> WHAT THE TASK REQUIRES:
Your answer should consist of each line below that includes the word "всегда".
═══ LISTED ENTRIES ═══
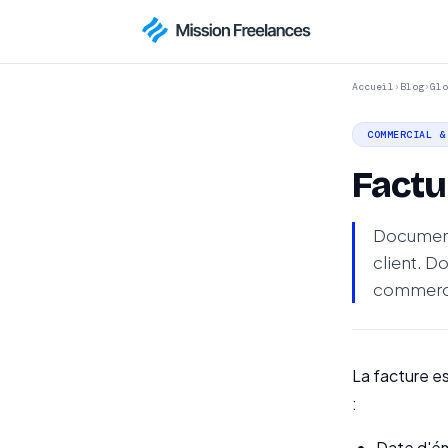
Accueil
›
Blog
›
Glo
COMMERCIAL &
Factu
Document 
client. D
commerc
La facture e
:
Date d'ém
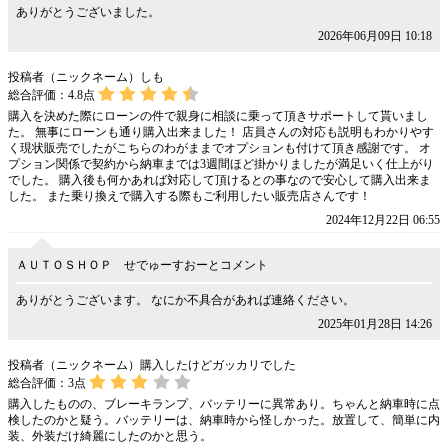
ありがとうございました。
2026年06月09日 10:18
投稿者（ニックネーム）しも
総合評価：
4.8
点
購入を決めた際にローンの件で親身に相談に乗って頂きサポートして貰いまし
た。 無事にローンも通り購入出来ました！ 店員さんの対応も説明もわかりやす
く現状販売でしたがこちらのわがままでオプションも付けて頂き感謝です。 オ
プション関係で契約から納車までは3週間ほど掛かりましたが満足いく仕上がり
でした。 購入後も何かあれば対応して頂けるとの事なので安心して購入出来ま
した。 また乗り換えで購入する際もご利用したい販売店さんです！
2024年12月22日 06:55
ＡＵＴＯＳＨＯＰ せでゅーすおーとコメント
ありがとうございます。 なにか不具合があれば連絡ください。
2025年01月28日 14:26
投稿者（ニックネーム）購入したけどガッカリでした
総合評価：
3
点
購入したものの、ブレーキランプ、バッテリーに異常あり。ちゃんと納車時に点
検したのかと疑う。バッテリーは、納車時から怪しかった。放置して、簡単に内
装、外装だけ綺麗にしたのかと思う。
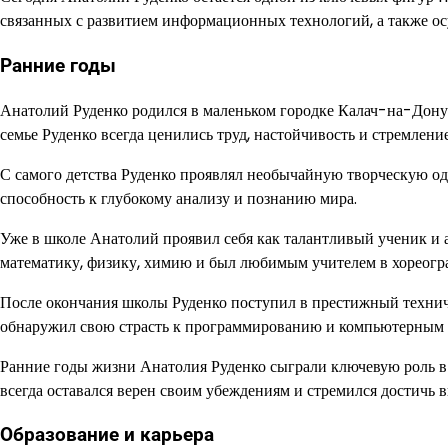
связанных с развитием информационных технологий, а также ос
Ранние годы
Анатолий Руденко родился в маленьком городке Калач-на-Дону 
семье Руденко всегда ценились труд, настойчивость и стремлен
С самого детства Руденко проявлял необычайную творческую од
способность к глубокому анализу и познанию мира.
Уже в школе Анатолий проявил себя как талантливый ученик и 
математику, физику, химию и был любимым учителем в хореогр
После окончания школы Руденко поступил в престижный технич
обнаружил свою страсть к программированию и компьютерным 
Ранние годы жизни Анатолия Руденко сыграли ключевую роль в
всегда оставался верен своим убеждениям и стремился достичь в
Образование и карьера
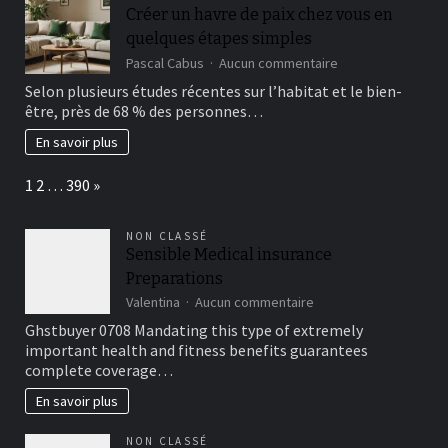
collaboratif
Créer un havre de paix chez vous en
quelques étapes simples
sur
Pascal Cabus
Aucun commentaire
Créer
Selon plusieurs études récentes sur l’habitat et le bien-
un
être, près de 68 % des personnes…
havre
de
En savoir plus
paix
chez
Page:
Next
1
2
…
390
»
vous
en
quelques
NON CLASSÉ
étapes
Sensible Medical insurance
simples
Preparations
sur
Valentina
Aucun commentaire
Sensible
Ghstbuyer 0708 Mandating this type of extremely
Medical
important health and fitness benefits guarantees
insurance
complete coverage…
Preparations
En savoir plus
NON CLASSÉ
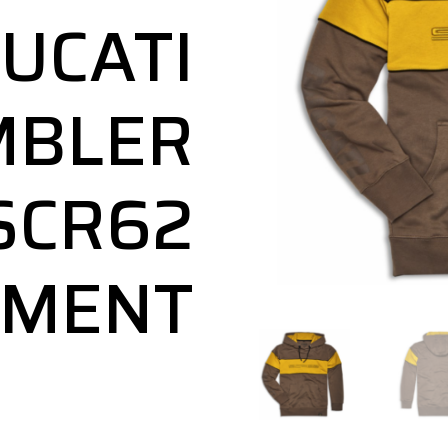
UCATI
MBLER
SCR62
EMENT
═══
> OUTPUT:
семье Руденко всегда ценились труд, настойчивость и стремлен
всегда оставался верен своим убеждениям и стремился достичь в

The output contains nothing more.